There is a day already determined, "But of that day and hour knoweth no man, no, not the angels of heaven, but my Father only." (Matthew 24:36)
Scripture deals with time in a way that is difficult for us to grasp; we lack the perspective of the One knowing "the end from the beginning, and from ancient times the things that are not yet done." (Isaiah 46:10)
Viewed from a perspective outside of the dimensions of space and time, time would be a constant state of 'now'.
It makes following the Scripture's timeline difficult, which is why God promised there would be signs -- or 'mile markers' -- to let us know when time, as we understand it, is running out.
"And I looked, and behold a pale horse: and his name that sat on him was Death, and Hell followed with him. And power was given unto them over the fourth part of the earth, to kill with sword, and with hunger, and with death, and with the beasts of the earth." (Revelation 6:
The approaching hoofbeats of the Pale Rider, by whatever name, are getting too loud to ignore. Evidently, after six thousand years, the human race has used up our host planet.

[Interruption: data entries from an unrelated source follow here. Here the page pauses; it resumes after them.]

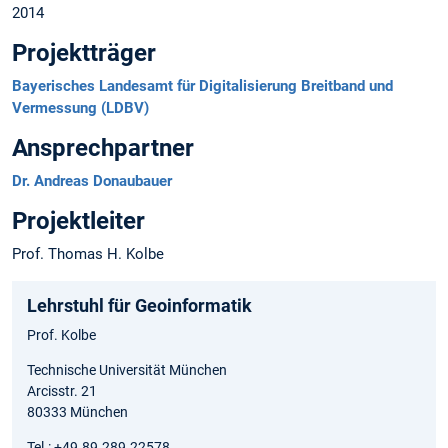
2014
Projektträger
Bayerisches Landesamt für Digitalisierung Breitband und
Vermessung (LDBV)
Ansprechpartner
Dr. Andreas Donaubauer
Projektleiter
Prof. Thomas H. Kolbe
Lehrstuhl für Geoinformatik
Prof. Kolbe
Technische Universität München
Arcisstr. 21
80333 München
Tel.: +49.89.289.22578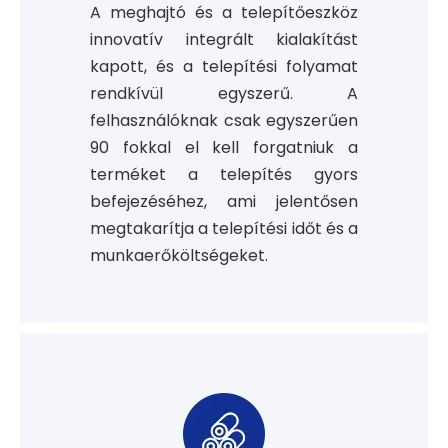
A meghajtó és a telepítőeszköz
innovatív integrált kialakítást
kapott, és a telepítési folyamat
rendkívül egyszerű. A
felhasználóknak csak egyszerűen
90 fokkal el kell forgatniuk a
terméket a telepítés gyors
befejezéséhez, ami jelentősen
megtakarítja a telepítési időt és a
munkaerőköltségeket.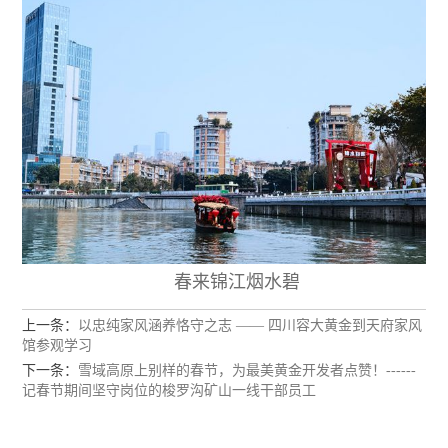
春来锦江烟水碧
上一条：
以忠纯家风涵养恪守之志 —— 四川容大黄金到天府家风
馆参观学习
下一条：
雪域高原上别样的春节，为最美黄金开发者点赞！------
记春节期间坚守岗位的梭罗沟矿山一线干部员工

A new scientific study -- prepared in Washington under the supervision of a board chaired by Robert Watson, the British-born chief scientist at the World Bank and a former scientific adviser to the White House -- warns that very thing.
According to the study, human civilization has consumed two-thirds of the world's resources, most of it in just the last sixty years. Among the study's findings:
Because of human demand for food, fresh water, timber, fiber and fuel, more land has been claimed for agriculture in the last 60 years than in the 18th and 19th centuries combined.
An estimated 24% of the Earth's land surface is now cultivated.
Water withdrawals from lakes and rivers has doubled in the last 40 years. Humans now use between 40% and 50% of all available freshwater running off the land.
At least a quarter of all fish stocks are overharvested. In some areas, the catch is now less than a hundredth of that before industrial fishing.
Since 1980, about 35% of mangroves have been lost, 20% of the world's coral reefs have been destroyed and another 20% badly degraded.
Deforestation and other changes could increase the risks of malaria and cholera, and open the way for new and so far unknown disease to emerge.
Flow from rivers has been reduced dramatically. For parts of the year, the Yellow River in China, the Nile in Africa and the Colorado in North America dry up before they reach the ocean.
An estimated 90% of the total weight of the ocean's large predators - tuna, swordfish and sharks - has disappeared in recent years.
An estimated 12% of bird species, 25% of mammals and more than 30% of all amphibians are threatened with extinction within the next century.